Direction 1: In the biography of Douglas Bradshaw, in what year did he transfer to the RCAF?
Direction 2: Using the biography of Douglas Bradshaw, explain in one to three sentences what his command of 420 Snowy Owl Squadron involved.
Direction 3: List every place in Ontario that the biography of Douglas Bradshaw names.

Source excerpt:
= = = = = = =

Air Commodore Douglas Bradshaw, DFC, CD, ADC (15 May 1912 – 1 October 1996) was a Canadian Air Commodore and educator. He was the Commandant of the Royal Military College of Canada from 1954 to 1957. He was the first president of Confederation College of Applied Arts and Technology from March 6, 1967, to 1974.

Education
Douglas Alexander Ransome Bradshaw was born on May 15, 1912, in Ottawa, Ontario (ON). He was educated in London, Ontario. He graduated from the Royal Military College of Canada in Kingston, Ontario, in 1934, student # 2140.

Military career
He was commissioned in the Royal Canadian Dragoons. He transferred to the RCAF in 1935. He received his pilot's license in 1936. He served as a flying instructor at Camp Borden, Ontario from 1935 to 1939. In December 1941, he was posted overseas. From March 1942 until April 1943, Wing Commander Bradshaw commanded 420 Snowy Owl Squadron. During this time, Bradshaw led his squadron in some of the first 1000 plane bomber raids into Germany.

At the end of World War II, Group Captain Bradshaw served at RCAF headquarters in Ottawa as Director of Air Operations. He was promoted to the rank of Air Commodore in January 1953. He served as Chief of Training for the RCAF.

= = = = = = =

Stored data:
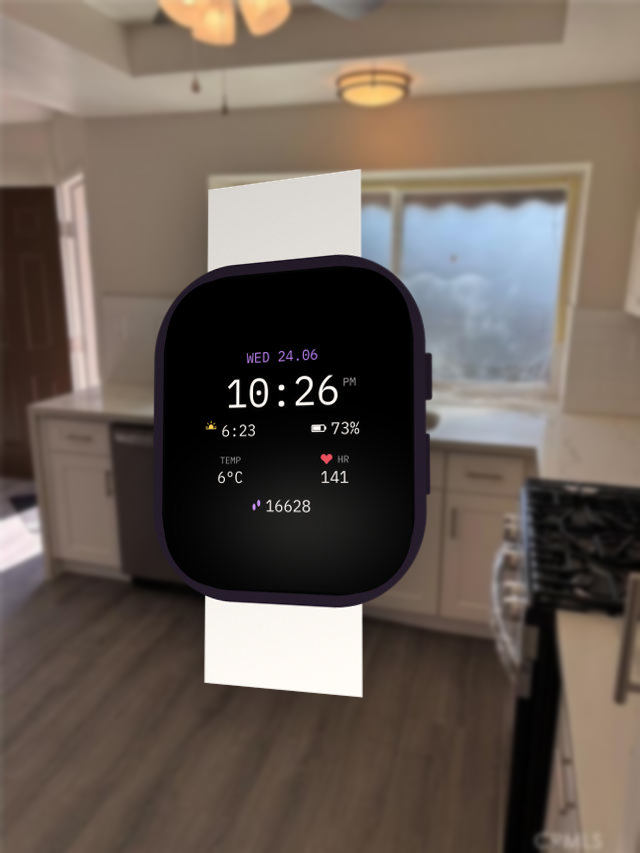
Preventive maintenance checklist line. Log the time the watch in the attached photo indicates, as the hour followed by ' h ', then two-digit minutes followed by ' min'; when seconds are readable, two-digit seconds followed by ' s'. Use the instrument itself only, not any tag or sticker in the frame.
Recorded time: 10 h 26 min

= = = = = = =

Correct result 1: 1935

Correct result 2: As Wing Commander, Bradshaw commanded 420 Snowy Owl Squadron from March 1942 until April 1943. During that time, he led the squadron in some of the first 1000-plane bomber raids into Germany.

Correct result 3: Ottawa, London, Kingston, Camp Borden